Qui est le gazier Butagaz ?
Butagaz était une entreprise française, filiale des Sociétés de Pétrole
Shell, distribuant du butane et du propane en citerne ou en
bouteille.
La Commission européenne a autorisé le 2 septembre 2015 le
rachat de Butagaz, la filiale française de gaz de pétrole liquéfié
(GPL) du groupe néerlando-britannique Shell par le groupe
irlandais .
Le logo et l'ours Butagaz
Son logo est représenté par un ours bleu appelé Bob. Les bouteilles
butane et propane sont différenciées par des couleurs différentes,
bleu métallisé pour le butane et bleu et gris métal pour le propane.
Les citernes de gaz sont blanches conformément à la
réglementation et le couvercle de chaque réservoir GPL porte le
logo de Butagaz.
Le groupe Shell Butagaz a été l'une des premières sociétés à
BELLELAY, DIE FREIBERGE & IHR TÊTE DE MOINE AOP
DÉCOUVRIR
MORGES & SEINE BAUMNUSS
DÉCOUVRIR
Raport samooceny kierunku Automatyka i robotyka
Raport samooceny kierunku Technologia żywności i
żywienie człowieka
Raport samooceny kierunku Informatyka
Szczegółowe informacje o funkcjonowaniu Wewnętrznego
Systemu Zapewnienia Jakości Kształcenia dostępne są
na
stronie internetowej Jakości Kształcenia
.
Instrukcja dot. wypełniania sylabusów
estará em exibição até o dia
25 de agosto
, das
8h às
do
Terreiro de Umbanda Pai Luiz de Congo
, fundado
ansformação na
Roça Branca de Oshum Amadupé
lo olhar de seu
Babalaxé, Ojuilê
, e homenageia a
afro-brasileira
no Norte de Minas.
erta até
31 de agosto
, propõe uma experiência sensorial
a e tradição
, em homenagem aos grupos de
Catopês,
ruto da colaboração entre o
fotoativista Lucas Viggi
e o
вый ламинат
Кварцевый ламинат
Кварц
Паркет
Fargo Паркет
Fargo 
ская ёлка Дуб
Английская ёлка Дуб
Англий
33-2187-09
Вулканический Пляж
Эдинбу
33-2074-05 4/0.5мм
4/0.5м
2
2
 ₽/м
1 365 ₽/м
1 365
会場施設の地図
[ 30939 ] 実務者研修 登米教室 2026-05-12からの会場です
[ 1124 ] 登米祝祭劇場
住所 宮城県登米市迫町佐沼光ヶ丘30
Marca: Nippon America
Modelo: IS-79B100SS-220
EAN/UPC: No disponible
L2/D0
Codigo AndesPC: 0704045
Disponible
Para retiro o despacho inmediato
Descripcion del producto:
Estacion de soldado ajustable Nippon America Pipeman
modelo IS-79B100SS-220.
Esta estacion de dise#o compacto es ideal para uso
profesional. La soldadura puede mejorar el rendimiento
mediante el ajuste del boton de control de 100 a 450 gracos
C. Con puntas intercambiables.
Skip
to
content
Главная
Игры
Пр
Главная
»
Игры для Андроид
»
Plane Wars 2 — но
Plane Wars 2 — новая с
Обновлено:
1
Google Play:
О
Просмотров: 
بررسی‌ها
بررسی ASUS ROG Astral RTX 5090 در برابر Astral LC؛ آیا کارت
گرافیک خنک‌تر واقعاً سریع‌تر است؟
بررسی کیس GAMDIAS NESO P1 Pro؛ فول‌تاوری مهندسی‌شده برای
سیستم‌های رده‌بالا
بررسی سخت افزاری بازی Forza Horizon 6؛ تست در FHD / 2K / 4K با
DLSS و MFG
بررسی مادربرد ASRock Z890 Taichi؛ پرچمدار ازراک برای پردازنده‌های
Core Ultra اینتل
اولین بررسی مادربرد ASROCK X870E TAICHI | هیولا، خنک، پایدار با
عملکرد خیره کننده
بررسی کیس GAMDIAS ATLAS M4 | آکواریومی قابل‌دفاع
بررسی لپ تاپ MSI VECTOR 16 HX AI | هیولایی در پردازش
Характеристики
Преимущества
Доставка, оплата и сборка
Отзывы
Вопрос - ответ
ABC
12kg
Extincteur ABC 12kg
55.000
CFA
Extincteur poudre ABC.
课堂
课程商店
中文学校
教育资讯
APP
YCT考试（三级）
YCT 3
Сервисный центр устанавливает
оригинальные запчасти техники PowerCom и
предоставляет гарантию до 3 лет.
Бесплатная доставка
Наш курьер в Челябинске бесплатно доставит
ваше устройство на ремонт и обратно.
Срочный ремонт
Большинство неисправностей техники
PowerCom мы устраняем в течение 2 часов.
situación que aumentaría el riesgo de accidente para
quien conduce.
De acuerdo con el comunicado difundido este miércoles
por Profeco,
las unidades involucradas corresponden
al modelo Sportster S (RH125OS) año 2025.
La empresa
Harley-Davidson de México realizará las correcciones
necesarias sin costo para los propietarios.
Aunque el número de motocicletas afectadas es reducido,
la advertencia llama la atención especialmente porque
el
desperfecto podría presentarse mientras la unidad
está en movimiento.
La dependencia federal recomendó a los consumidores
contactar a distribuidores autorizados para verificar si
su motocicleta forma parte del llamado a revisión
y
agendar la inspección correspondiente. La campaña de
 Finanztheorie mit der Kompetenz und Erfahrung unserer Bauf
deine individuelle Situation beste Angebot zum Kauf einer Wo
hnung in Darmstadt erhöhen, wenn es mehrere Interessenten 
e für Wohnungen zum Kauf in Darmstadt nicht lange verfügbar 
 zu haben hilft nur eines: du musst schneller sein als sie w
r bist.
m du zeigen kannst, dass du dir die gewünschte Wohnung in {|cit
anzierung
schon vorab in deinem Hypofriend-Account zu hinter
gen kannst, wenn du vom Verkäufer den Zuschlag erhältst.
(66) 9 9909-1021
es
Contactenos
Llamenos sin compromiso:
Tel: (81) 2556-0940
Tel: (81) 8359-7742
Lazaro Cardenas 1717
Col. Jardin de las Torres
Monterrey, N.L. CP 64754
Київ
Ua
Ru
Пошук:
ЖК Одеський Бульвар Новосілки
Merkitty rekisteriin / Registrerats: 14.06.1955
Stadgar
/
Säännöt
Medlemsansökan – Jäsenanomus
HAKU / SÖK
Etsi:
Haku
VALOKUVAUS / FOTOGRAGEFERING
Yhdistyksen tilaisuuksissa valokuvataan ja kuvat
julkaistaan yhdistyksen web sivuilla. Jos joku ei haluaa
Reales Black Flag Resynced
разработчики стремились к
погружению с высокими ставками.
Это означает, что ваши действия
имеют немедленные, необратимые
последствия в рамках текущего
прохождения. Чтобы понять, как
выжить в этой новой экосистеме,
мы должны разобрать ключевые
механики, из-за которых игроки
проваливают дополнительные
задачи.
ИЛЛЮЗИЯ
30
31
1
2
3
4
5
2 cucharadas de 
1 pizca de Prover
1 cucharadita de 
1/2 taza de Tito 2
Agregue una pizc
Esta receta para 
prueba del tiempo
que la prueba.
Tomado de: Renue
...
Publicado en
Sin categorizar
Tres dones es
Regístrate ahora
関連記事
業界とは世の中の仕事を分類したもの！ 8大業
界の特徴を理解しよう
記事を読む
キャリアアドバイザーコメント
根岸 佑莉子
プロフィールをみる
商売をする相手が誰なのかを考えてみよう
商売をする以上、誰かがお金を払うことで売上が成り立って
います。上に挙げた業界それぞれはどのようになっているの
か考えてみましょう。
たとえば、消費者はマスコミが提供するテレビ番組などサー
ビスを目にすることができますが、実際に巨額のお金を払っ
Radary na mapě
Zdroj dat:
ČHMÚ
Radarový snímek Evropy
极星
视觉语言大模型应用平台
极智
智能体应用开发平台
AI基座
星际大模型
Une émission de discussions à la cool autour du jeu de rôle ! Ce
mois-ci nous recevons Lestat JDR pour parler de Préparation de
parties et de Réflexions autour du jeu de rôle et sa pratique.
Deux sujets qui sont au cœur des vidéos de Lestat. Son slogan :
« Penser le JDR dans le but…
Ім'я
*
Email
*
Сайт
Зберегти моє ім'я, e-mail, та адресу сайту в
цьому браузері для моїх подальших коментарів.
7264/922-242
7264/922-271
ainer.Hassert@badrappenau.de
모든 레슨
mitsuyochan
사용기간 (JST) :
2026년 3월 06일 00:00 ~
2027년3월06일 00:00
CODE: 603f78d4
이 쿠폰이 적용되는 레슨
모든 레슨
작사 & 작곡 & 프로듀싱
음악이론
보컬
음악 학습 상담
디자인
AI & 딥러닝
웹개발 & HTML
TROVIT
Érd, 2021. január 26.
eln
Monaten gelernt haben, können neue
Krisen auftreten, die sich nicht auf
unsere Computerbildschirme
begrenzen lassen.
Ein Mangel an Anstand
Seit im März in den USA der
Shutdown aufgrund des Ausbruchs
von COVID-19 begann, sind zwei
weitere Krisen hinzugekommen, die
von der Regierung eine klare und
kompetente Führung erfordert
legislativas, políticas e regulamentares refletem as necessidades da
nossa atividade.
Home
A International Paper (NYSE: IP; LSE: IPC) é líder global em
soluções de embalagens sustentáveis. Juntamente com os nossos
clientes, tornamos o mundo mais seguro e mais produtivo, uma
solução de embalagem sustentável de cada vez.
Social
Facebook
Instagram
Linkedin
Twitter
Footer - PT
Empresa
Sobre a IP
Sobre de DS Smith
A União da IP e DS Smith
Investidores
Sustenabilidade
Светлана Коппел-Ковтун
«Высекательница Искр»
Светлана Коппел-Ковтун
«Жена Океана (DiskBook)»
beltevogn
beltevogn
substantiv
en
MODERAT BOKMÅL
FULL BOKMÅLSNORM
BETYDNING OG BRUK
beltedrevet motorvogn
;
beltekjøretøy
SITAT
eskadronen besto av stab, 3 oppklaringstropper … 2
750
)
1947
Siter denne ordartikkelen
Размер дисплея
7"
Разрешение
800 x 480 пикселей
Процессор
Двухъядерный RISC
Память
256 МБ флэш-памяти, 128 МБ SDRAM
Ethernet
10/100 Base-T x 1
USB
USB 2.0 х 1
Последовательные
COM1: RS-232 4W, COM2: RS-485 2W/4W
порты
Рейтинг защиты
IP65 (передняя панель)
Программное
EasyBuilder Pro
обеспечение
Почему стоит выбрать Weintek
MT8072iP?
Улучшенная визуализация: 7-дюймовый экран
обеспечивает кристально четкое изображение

#### Task item
Of the entries above, transcribe exactly those lines that fall between the line containing "Английская ёлка Дуб" and the line containing "گرافیک خنک‌تر واقعاً سریع‌تر است؟", together with those two lines.

#### Answer box
Английская ёлка Дуб
Англий
33-2187-09
Вулканический Пляж
Эдинбу
33-2074-05 4/0.5мм
4/0.5м
2
2
 ₽/м
1 365 ₽/м
1 365
会場施設の地図
[ 30939 ] 実務者研修 登米教室 2026-05-12からの会場です
[ 1124 ] 登米祝祭劇場
住所 宮城県登米市迫町佐沼光ヶ丘30
Marca: Nippon America
Modelo: IS-79B100SS-220
EAN/UPC: No disponible
L2/D0
Codigo AndesPC: 0704045
Disponible
Para retiro o despacho inmediato
Descripcion del producto:
Estacion de soldado ajustable Nippon America Pipeman
modelo IS-79B100SS-220.
Esta estacion de dise#o compacto es ideal para uso
profesional. La soldadura puede mejorar el rendimiento
mediante el ajuste del boton de control de 100 a 450 gracos
C. Con puntas intercambiables.
Skip
to
content
Главная
Игры
Пр
Главная
»
Игры для Андроид
»
Plane Wars 2 — но
Plane Wars 2 — новая с
Обновлено:
1
Google Play:
О
Просмотров: 
بررسی‌ها
بررسی ASUS ROG Astral RTX 5090 در برابر Astral LC؛ آیا کارت
گرافیک خنک‌تر واقعاً سریع‌تر است؟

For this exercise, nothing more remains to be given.